Comme la Grèce et les autres pays d’Europe, la France est en proie à une profonde crise du régime bourgeois. La classe dirigeante, face à une crise économique croissante et prônant la hausse des dépenses militaires alors que les principaux pouvoirs européens se livrent une course aux armements, n'entend pas faire de concessions. Alors même que le PS suit la voie de l'anéantissement électoral déjà prise par le PASOK en Grèce, il impose des lois au mépris de la colère populaire montante. 

Il n'y a pas d’issue à cette crise à travers les institutions étatiques existantes. Les alternatives au PS au sein de l'establishment politique sont LR, dont le favori actuel, Alain Juppé, propose un programme libéral d'allongement du temps de travail, de réductions importantes des impôts des grandes entreprises, et le Front national néo-fasciste (FN). Ces deux partis, si élus, intensifieront les attaques contre les travailleurs et les jeunes. 

Quant aux institutions qui ont permis de canaliser la lutte des classes depuis la formation du PS dans les années qui ont suivi grève générale de 1968, elles se sont révélées totalement en banqueroute. Les occupations de places publiques du mouvement #NuitDebout en grande partie encadré par des forces proches du NPA et du Front de gauche, alliés de Syriza, qui ont aussi appelé à voter Hollande en 2012, sont un cul-de-sac politique. En faisant la promotion du nationalisme économique, elles empêchent l'unification dans toute l'Europe des ouvriers dans une lutte contre l'austérité.

→ TÂCHE ASSIGNÉE: Poursuivez le texte sur la crise politique en France après sa dernière phrase. Les items qui suivent n'ont aucun rapport avec le texte sur la crise politique en France.

→ CONTENU DES DONNÉES:
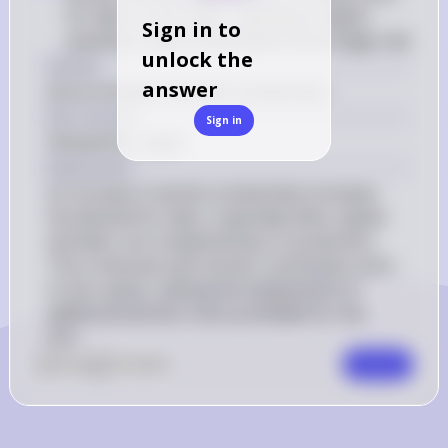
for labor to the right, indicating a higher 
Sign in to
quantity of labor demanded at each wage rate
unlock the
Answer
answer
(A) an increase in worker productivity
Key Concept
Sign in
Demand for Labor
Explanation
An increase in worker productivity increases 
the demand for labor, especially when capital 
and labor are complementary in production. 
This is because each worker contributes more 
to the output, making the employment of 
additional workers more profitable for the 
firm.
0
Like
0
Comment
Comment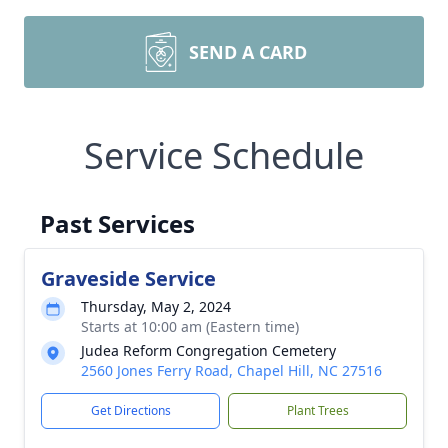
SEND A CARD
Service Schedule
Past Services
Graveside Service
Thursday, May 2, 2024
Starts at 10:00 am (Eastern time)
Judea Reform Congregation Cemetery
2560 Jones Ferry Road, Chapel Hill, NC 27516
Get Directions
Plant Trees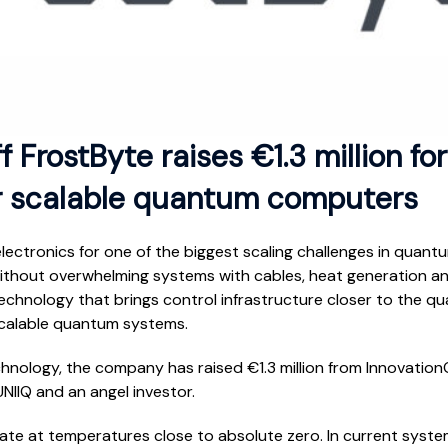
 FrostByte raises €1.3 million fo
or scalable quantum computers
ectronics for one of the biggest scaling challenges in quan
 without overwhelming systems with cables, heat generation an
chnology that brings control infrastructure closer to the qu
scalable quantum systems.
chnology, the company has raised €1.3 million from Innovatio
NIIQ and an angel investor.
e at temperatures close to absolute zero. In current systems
---
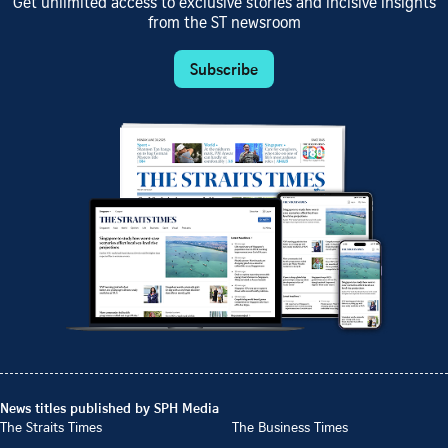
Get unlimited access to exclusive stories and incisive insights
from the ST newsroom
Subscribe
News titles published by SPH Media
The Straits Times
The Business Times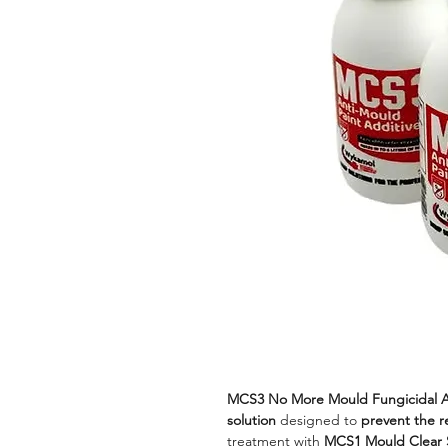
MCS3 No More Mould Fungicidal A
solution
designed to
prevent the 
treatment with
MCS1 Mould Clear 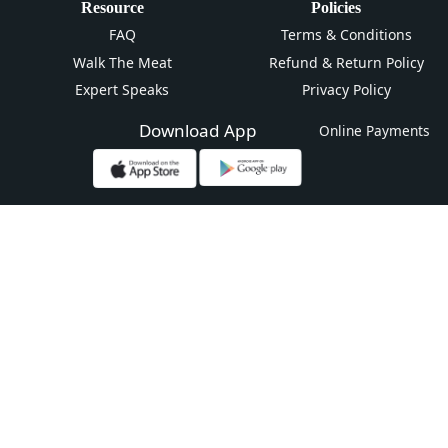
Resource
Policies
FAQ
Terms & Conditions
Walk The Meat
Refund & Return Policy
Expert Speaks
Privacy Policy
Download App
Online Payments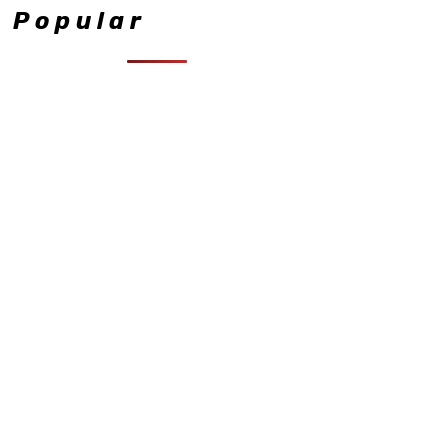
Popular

→ ZONE DE RÉPONSE:
Les syndicats, menés par la Confédération générale du travail (CGT) stalinienne, s'opposent à la mobilisation de la classe ouvrière dans une lutte politique contre le gouvernement PS. Après le passage de la loi jeudi, le secrétaire général de la CGT Philippe Martinez s'est moqué des appels parmi les manifestants à une grève générale, déclarant, « Grève générale, ça ne veut rien dire en tant que tel. Même en 1968, la CGT n'a pas appelé à la grève générale ». 

En fait, si la classe ouvrière n'est pas intervenue plus tôt pour faire tomber le régime Hollande, c'est avant tout en raison du rôle de ces organisations, qui soutiennent le PS, un parti bourgeois réactionnaire, depuis 1968. 

La crise grandissante que confrontent la France et l'Europe ne peut être résolue en tentant de faire pression sur le PS et ses satellites politiques sur sa «gauche». Elle ne sera même pas résolue non plus par la seule expérience explosive d'une grève générale, comme en 1936 ou 1968 en France. La crise objective du capitalisme et la colère grandissante de la classe ouvrière européenne et internationale préparent effectivement l'éruption de grèves générales et de luttes ouvrières de masse. 

Mais comme l’a clairement montré la réponse autoritaire de la classe dirigeante française aux manifestations anti-Loi El Khomri, ces luttes ne feront que préparer le terrain d'une confrontation révolutionnaire avec les gouvernements, en France et en Europe. Les couches les plus conscientes et les plus avancées politiquement des travailleurs et des jeunes doivent donc se préparer non seulement aux luttes de masse qui vont éclater, mais encore à la révolution socialiste. 

Cela soulève la question la plus brûlante que confronte la classe ouvrière en France et à l'échelle internationale: la crise de la direction révolutionnaire et la nécessité de construire des partis trotskystes. La lutte contre la loi El Khomri a nettement montré qu'aucun parti de l'establishement ne peut ni ne veut parler au nom de la colère explosive qui se développe dans la classe ouvrière contre tout le système politique actuel.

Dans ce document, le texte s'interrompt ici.